1er Exemple : Supposons que E = ℝ et que la relation binaire B soit la relation « supérieur ou égal à » notée ≥. La paire (7;2) est un élément de la relation binaire, tandis que la paire (9;15) n’en est pas un (car 7 ≥ 2 tandis que Non « 9 ≥ 15 »).
2ème Exemple : Supposons que E = « Ensemble des annonces possibles dans un jeu de belote » et que la relation binaire B soit la relation « rapporte strictement plus de points que », notée f. La paire (Carré;Tierce) est un élément de la relation binaire, et l’on peut noter Carré f Tierce.

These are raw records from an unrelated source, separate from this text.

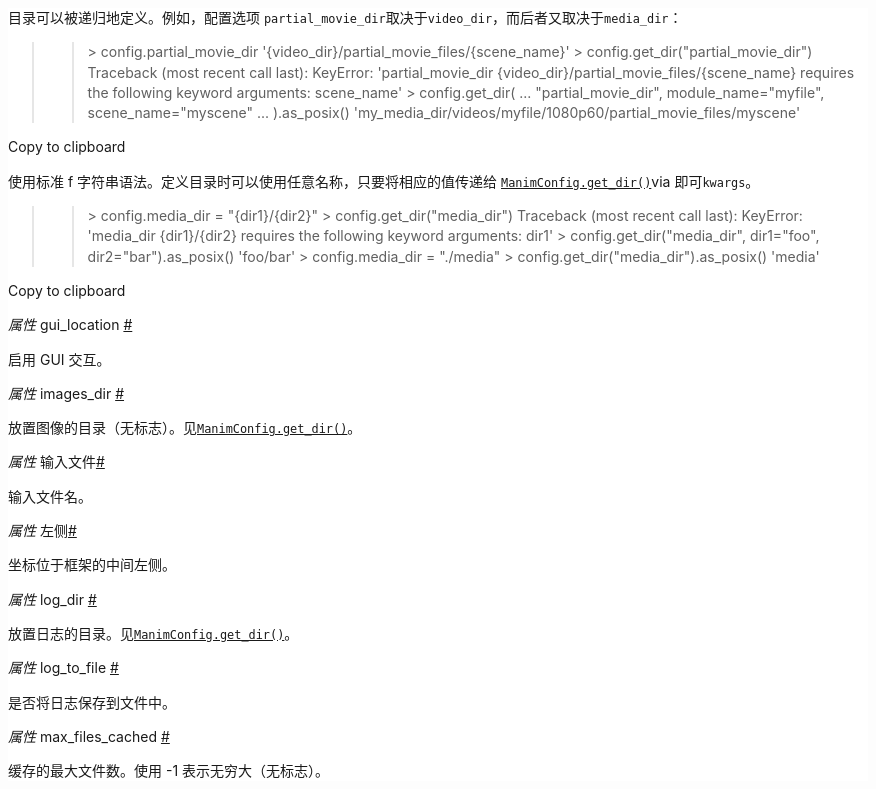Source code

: 目录可以被递归地定义。例如，配置选项 `partial_movie_dir`取决于`video_dir`，而后者又取决于`media_dir`：

> > \> config.partial_movie_dir
> > '{video_dir}/partial_movie_files/{scene_name}'
> > \> config.get_dir("partial_movie_dir")
> > Traceback (most recent call last):
> > KeyError: 'partial_movie_dir {video_dir}/partial_movie_files/{scene_name} requires the following keyword arguments: scene_name'
> > \> config.get_dir(
> > ... "partial_movie_dir", module_name="myfile", scene_name="myscene"
> > ... ).as_posix()
> > 'my_media_dir/videos/myfile/1080p60/partial_movie_files/myscene'

Copy to clipboard

使用标准 f 字符串语法。定义目录时可以使用任意名称，只要将相应的值传递给 [`ManimConfig.get_dir()`](#manim._config.utils.ManimConfig.get_dir "manim._config.utils.ManimConfig.get_dir")via 即可`kwargs`。

> > \> config.media_dir = "{dir1}/{dir2}"
> > \> config.get_dir("media_dir")
> > Traceback (most recent call last):
> > KeyError: 'media_dir {dir1}/{dir2} requires the following keyword arguments: dir1'
> > \> config.get_dir("media_dir", dir1="foo", dir2="bar").as_posix()
> > 'foo/bar'
> > \> config.media_dir = "./media"
> > \> config.get_dir("media_dir").as_posix()
> > 'media'

Copy to clipboard

_属性_ gui_location [#](#manim._config.utils.ManimConfig.gui_location "此定义的固定链接")

启用 GUI 交互。

_属性_ images_dir [#](#manim._config.utils.ManimConfig.images_dir "此定义的固定链接")

放置图像的目录（无标志）。见[`ManimConfig.get_dir()`](#manim._config.utils.ManimConfig.get_dir "manim._config.utils.ManimConfig.get_dir")。

_属性_ 输入文件[#](#manim._config.utils.ManimConfig.input_file "此定义的固定链接")

输入文件名。

_属性_ 左侧[#](#manim._config.utils.ManimConfig.left_side "此定义的固定链接")

坐标位于框架的中间左侧。

_属性_ log_dir [#](#manim._config.utils.ManimConfig.log_dir "此定义的固定链接")

放置日志的目录。见[`ManimConfig.get_dir()`](#manim._config.utils.ManimConfig.get_dir "manim._config.utils.ManimConfig.get_dir")。

_属性_ log_to_file [#](#manim._config.utils.ManimConfig.log_to_file "此定义的固定链接")

是否将日志保存到文件中。

_属性_ max_files_cached [#](#manim._config.utils.ManimConfig.max_files_cached "此定义的固定链接")

缓存的最大文件数。使用 -1 表示无穷大（无标志）。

Propriétés usuelles d’une relation binaire
Nous n’allons pas présenter une liste exhaustive de propriétés que peut vérifier une relation binaire B définie sur un ensemble E. Nous allons nous limiter ici à celles utiles aux définitions d’une relation de « préférence » et d’une relation de « préférence ou indifférence ».
. Asymétrie
Une relation binaire B définie sur un ensemble E est asymétrique si ∀ x, y ∈ E, x B y ⇒ Non « y B x »
. Transitivité négative
Une relation binaire B définie sur E est négativement transitive si ∀ x, y, z ∈ E, Non « x B y » et Non « y B z » ⇒ Non « x B z »
. Transitivité
Une relation binaire B définie sur un ensemble E est transitive si ∀ x, y, z ∈ E,
x B y et y B z ⇒ x B z
Remarque sémantique :
Une relation binaire vérifiant la propriété de transitivité est appelée préordre.
. Complétude
Une relation binaire B définie sur un ensemble E est complète si ∀ x, y ∈ E,
x B y ou y B x
Remarque sémantique :
Une préorde vérifiant la propriété de complétude est dit total (a « weak order » en anglais).
. Réflexivité
Une relation binaire B définie sur un ensemble E est réflexive si ∀ x ∈ E, x B x
Il est nécessaire de choisir entre deux options pour la définition d’une relation ordonnant les paniers de biens : la préférence au sens strict (relation de « préférence ») ou la préférence au sens large (relation de « préférence ou indifférence »). Selon l’option choisie, les hypothèses de départ postulées pour la relation seront différentes :
– Dans le cas de la préférence au sens strict (généralement notée f), les propriétés d’asymétrie et de transitivité négative sont retenues.
– Dans le cas de la préférence au sens large (généralement notée f~ ), les propriétés de
transitivité, de complétude et de réflexivité sont retenues.
Dans la construction d’un modèle, le choix de la relation au sens strict plutôt que la relation au sens large ou l’option inverse n’a aucune forme d’importance : il est possible de construire un même modèle à partir de postulats (différents) sur l’une ou l’autre des relations. En outre, les relations se déduisent l’une de l’autre par l’équivalence : ∀ x, y ∈ E, x f~ y ⇔ Non « y f x »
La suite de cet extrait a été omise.